** Opening Exercise data block **
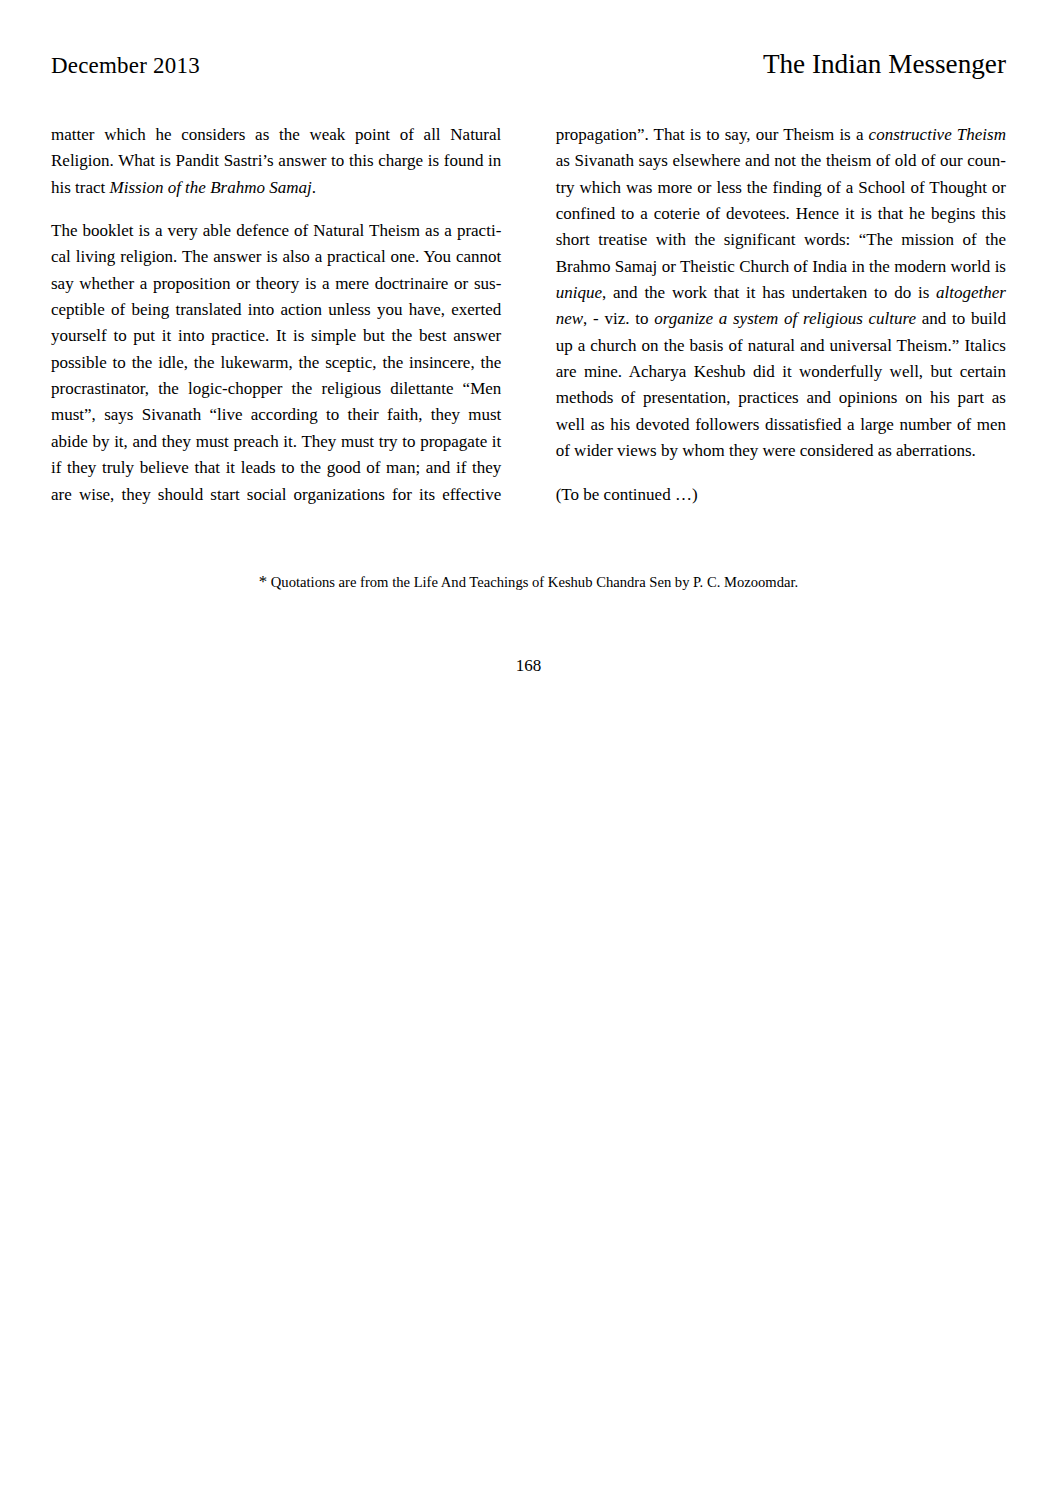December 2013
The Indian Messenger
matter which he considers as the weak point of all Natural Religion. What is Pandit Sastri’s answer to this charge is found in his tract Mission of the Brahmo Samaj.
The booklet is a very able defence of Natural Theism as a practical living religion. The answer is also a practical one. You cannot say whether a proposition or theory is a mere doctrinaire or susceptible of being translated into action unless you have, exerted yourself to put it into practice. It is simple but the best answer possible to the idle, the lukewarm, the sceptic, the insincere, the procrastinator, the logic-chopper the religious dilettante “Men must”, says Sivanath “live according to their faith, they must abide by it, and they must preach it. They must try to propagate it if they truly believe that it leads to the good of man; and if they are wise, they should start social organizations for its effective propagation”. That is to say, our Theism is a constructive Theism as Sivanath says elsewhere and not the theism of old of our country which was more or less the finding of a School of Thought or confined to a coterie of devotees. Hence it is that he begins this short treatise with the significant words: “The mission of the Brahmo Samaj or Theistic Church of India in the modern world is unique, and the work that it has undertaken to do is altogether new, - viz. to organize a system of religious culture and to build up a church on the basis of natural and universal Theism.” Italics are mine. Acharya Keshub did it wonderfully well, but certain methods of presentation, practices and opinions on his part as well as his devoted followers dissatisfied a large number of men of wider views by whom they were considered as aberrations.
(To be continued …)
* Quotations are from the Life And Teachings of Keshub Chandra Sen by P. C. Mozoomdar.
168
** Closing Exercise data block **
◆ Work item ◆
Once the pictures are removed, set down what remains of the entries above exactly.

◆ Task output ◆
December 2013
The Indian Messenger
matter which he considers as the weak point of all Natural Religion. What is Pandit Sastri’s answer to this charge is found in his tract Mission of the Brahmo Samaj.
The booklet is a very able defence of Natural Theism as a practical living religion. The answer is also a practical one. You cannot say whether a proposition or theory is a mere doctrinaire or susceptible of being translated into action unless you have, exerted yourself to put it into practice. It is simple but the best answer possible to the idle, the lukewarm, the sceptic, the insincere, the procrastinator, the logic-chopper the religious dilettante “Men must”, says Sivanath “live according to their faith, they must abide by it, and they must preach it. They must try to propagate it if they truly believe that it leads to the good of man; and if they are wise, they should start social organizations for its effective propagation”. That is to say, our Theism is a constructive Theism as Sivanath says elsewhere and not the theism of old of our country which was more or less the finding of a School of Thought or confined to a coterie of devotees. Hence it is that he begins this short treatise with the significant words: “The mission of the Brahmo Samaj or Theistic Church of India in the modern world is unique, and the work that it has undertaken to do is altogether new, - viz. to organize a system of religious culture and to build up a church on the basis of natural and universal Theism.” Italics are mine. Acharya Keshub did it wonderfully well, but certain methods of presentation, practices and opinions on his part as well as his devoted followers dissatisfied a large number of men of wider views by whom they were considered as aberrations.
(To be continued …)
* Quotations are from the Life And Teachings of Keshub Chandra Sen by P. C. Mozoomdar.
168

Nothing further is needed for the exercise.